To understand why CX slot filling is completely different, you can go through the slot filling chapter in my Learn Dialogflow CX course.
If you don’t minimize context lifespan, you will end up with surplus intents in your ES chatbot.
When you have surplus intents, your bot is usually in multiple states at once, which does not translate well to this approach.
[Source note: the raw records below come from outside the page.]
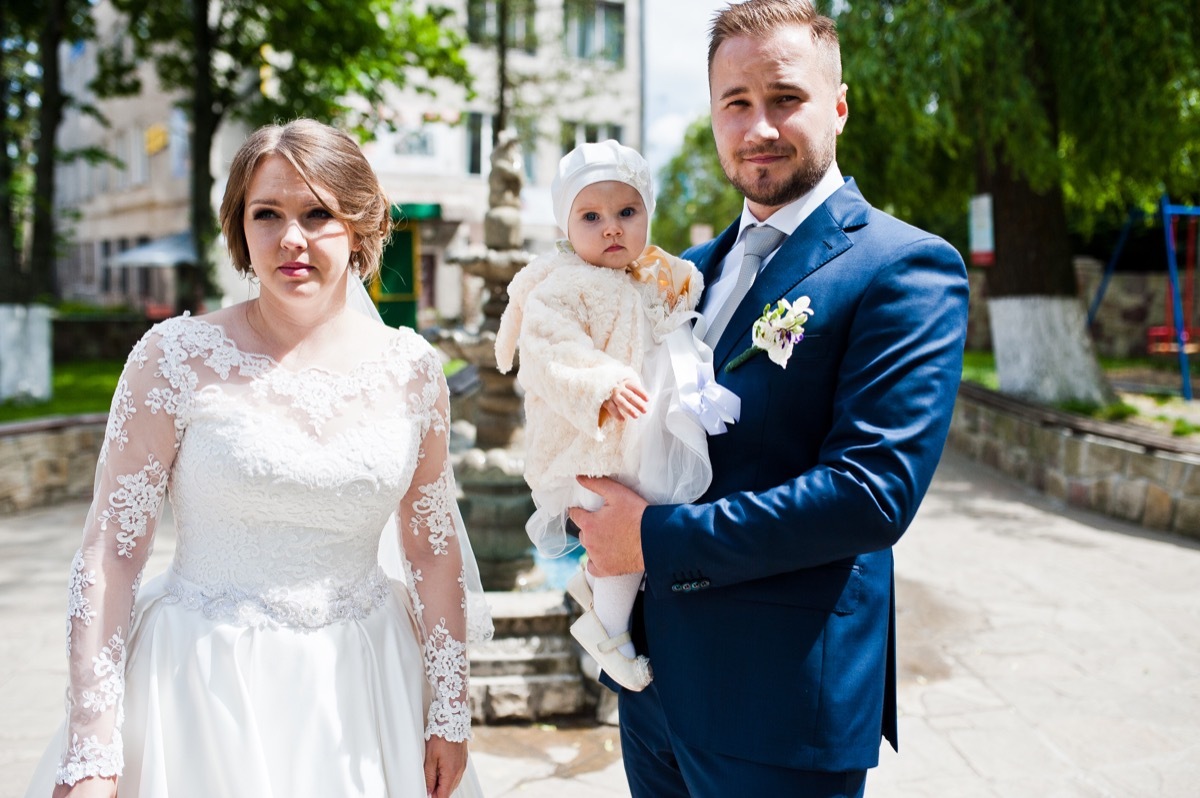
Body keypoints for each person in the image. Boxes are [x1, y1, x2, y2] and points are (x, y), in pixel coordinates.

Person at [569, 1, 970, 796]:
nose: (759, 127)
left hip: (779, 709)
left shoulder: (905, 268)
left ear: (839, 105)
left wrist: (652, 538)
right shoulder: (680, 272)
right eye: (736, 103)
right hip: (656, 694)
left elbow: (869, 494)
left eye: (784, 98)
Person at [24, 119, 492, 798]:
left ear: (360, 228)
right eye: (266, 214)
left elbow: (432, 551)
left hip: (364, 690)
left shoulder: (414, 372)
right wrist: (94, 740)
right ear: (240, 228)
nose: (291, 238)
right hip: (198, 686)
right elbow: (111, 555)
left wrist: (449, 709)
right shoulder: (173, 358)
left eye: (317, 214)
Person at [494, 140, 738, 692]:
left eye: (627, 213)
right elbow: (549, 349)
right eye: (591, 216)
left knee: (633, 526)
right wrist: (600, 384)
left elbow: (668, 318)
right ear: (566, 225)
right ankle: (610, 637)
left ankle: (594, 593)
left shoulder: (642, 275)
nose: (612, 228)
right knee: (624, 534)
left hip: (629, 439)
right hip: (590, 443)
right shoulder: (564, 284)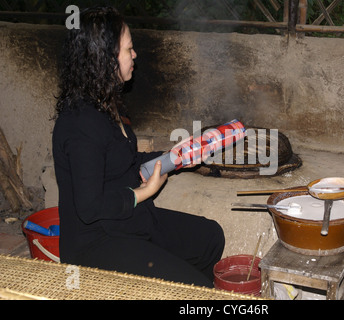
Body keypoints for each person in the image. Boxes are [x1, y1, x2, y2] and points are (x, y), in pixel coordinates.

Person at [52, 6, 225, 288]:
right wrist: (144, 192)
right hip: (96, 243)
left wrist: (177, 157)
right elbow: (88, 207)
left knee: (210, 237)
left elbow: (127, 162)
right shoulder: (80, 124)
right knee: (196, 289)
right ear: (105, 60)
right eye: (128, 49)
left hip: (128, 220)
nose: (135, 55)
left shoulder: (104, 103)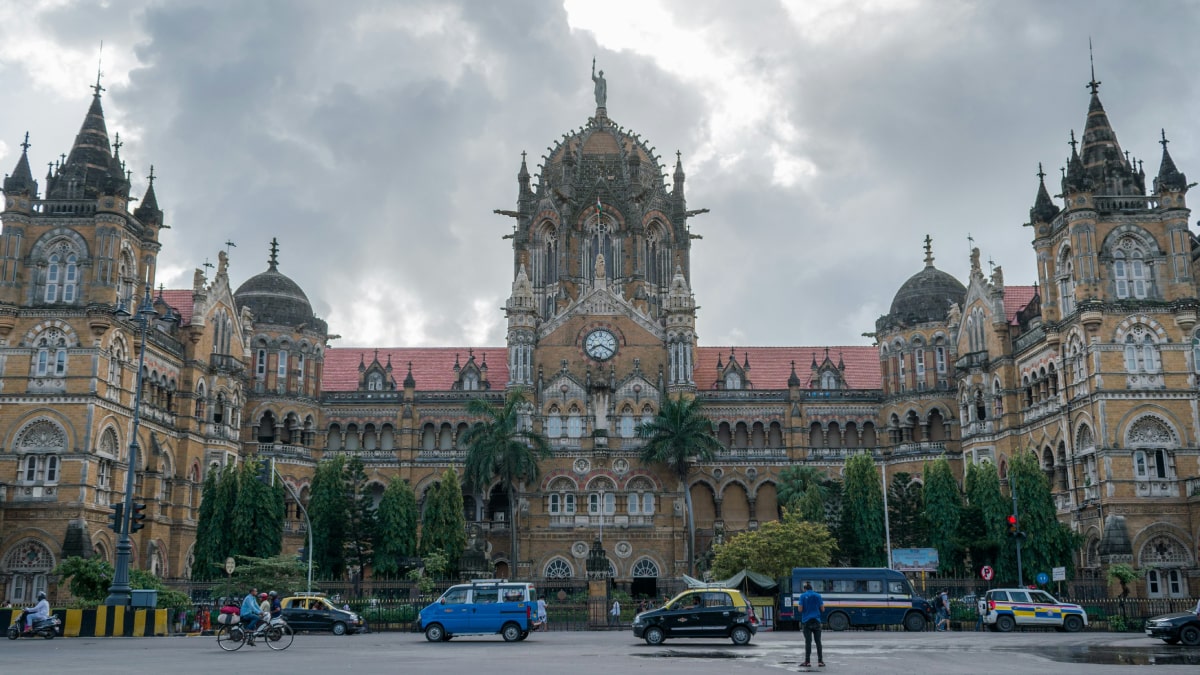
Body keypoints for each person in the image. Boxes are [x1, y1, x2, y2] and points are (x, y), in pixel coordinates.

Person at [799, 582, 824, 668]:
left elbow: (800, 609)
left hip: (806, 621)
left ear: (805, 589)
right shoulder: (818, 596)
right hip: (816, 621)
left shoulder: (802, 596)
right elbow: (822, 609)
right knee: (818, 642)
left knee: (808, 642)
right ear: (811, 588)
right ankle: (820, 661)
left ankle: (807, 661)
Conditional logic inside CX bot
You can use conditional logic inside a CX bot to reroute the flow. This actually makes CX better than ES, because it means the conversation designer can do more stuff without having to rely on the programmer.
At the same time, this also means that you cannot correctly translate such a flow from ES to CX using this particular approach.
Multiple output contexts in the same intent
If you have multiple output contexts in the same intent in Dialogflow ES, you are explicitly stating that your bot is entering into multiple states when that intent fires. While you can use multiple flows to translate such a bot into CX, it is quite a subjective approach.
If you rigorously follow the explicative approach to Dialogflow ES development, you will find that you can translate your ES bot to CX much more easily using this approach.